■ THE DATA ■
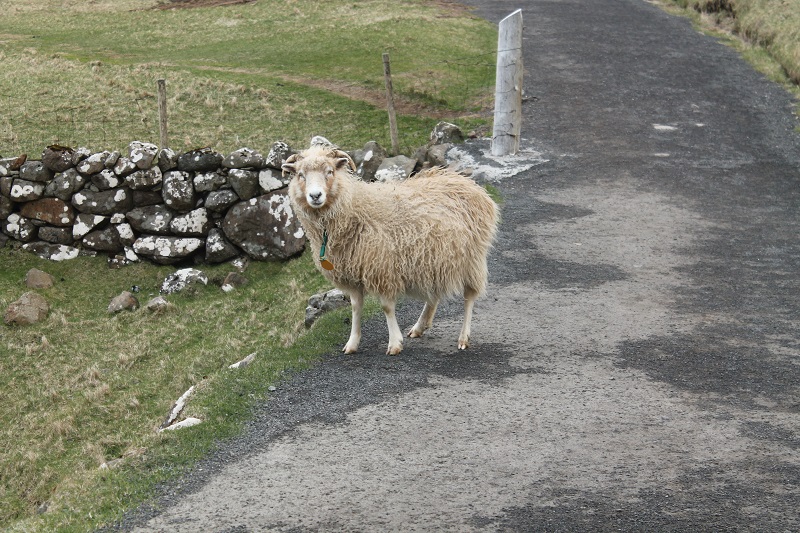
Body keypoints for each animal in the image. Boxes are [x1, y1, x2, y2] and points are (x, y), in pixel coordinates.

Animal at [282, 143, 500, 356]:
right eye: (300, 175)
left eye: (330, 171)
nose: (315, 195)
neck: (353, 207)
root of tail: (468, 183)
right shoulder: (353, 274)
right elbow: (355, 308)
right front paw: (352, 342)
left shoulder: (382, 267)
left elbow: (386, 307)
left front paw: (394, 343)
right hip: (435, 257)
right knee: (434, 293)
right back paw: (420, 325)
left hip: (472, 257)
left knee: (469, 296)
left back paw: (463, 337)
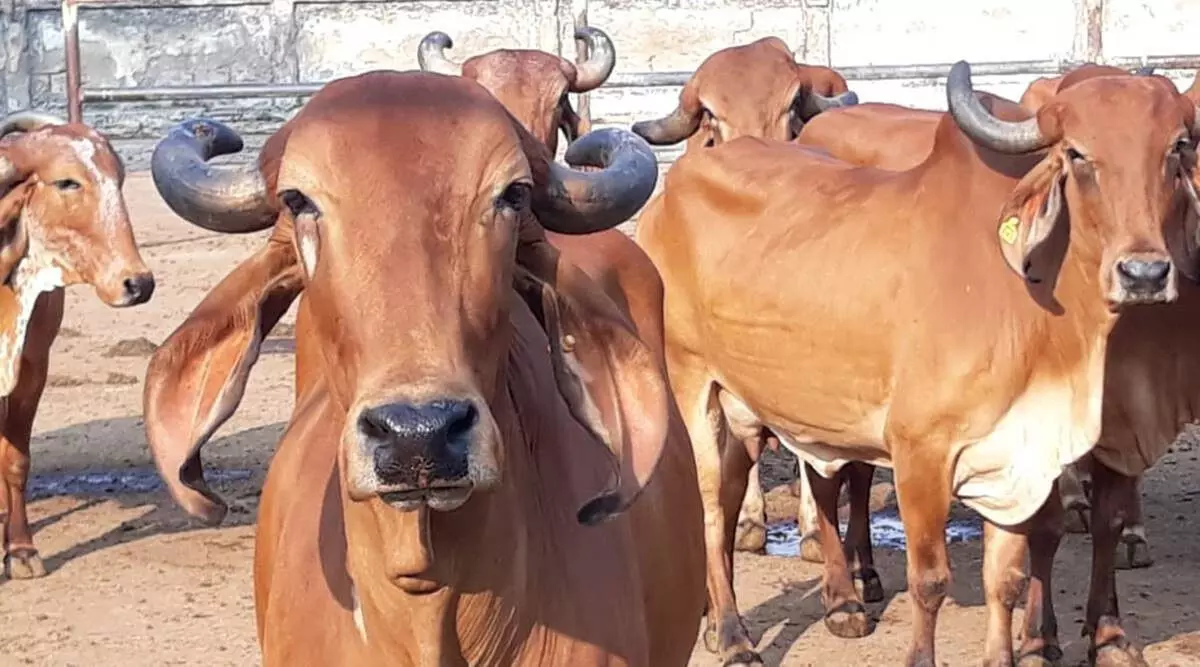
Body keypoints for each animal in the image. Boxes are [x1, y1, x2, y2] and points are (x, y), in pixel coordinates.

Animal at [0, 112, 154, 581]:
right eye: (67, 182)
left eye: (119, 178)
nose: (137, 283)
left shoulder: (32, 366)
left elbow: (14, 459)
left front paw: (20, 550)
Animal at [635, 59, 1200, 666]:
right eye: (1076, 153)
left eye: (1177, 147)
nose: (1144, 274)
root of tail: (677, 183)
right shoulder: (920, 454)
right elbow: (930, 580)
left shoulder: (1015, 456)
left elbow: (1007, 577)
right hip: (692, 385)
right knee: (711, 509)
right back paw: (738, 635)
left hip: (749, 404)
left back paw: (721, 621)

■ EXERCISE ■
Using the data above, say how many lines include the word "elbow". Write only that number.

■ SOLVED EXERCISE ■
5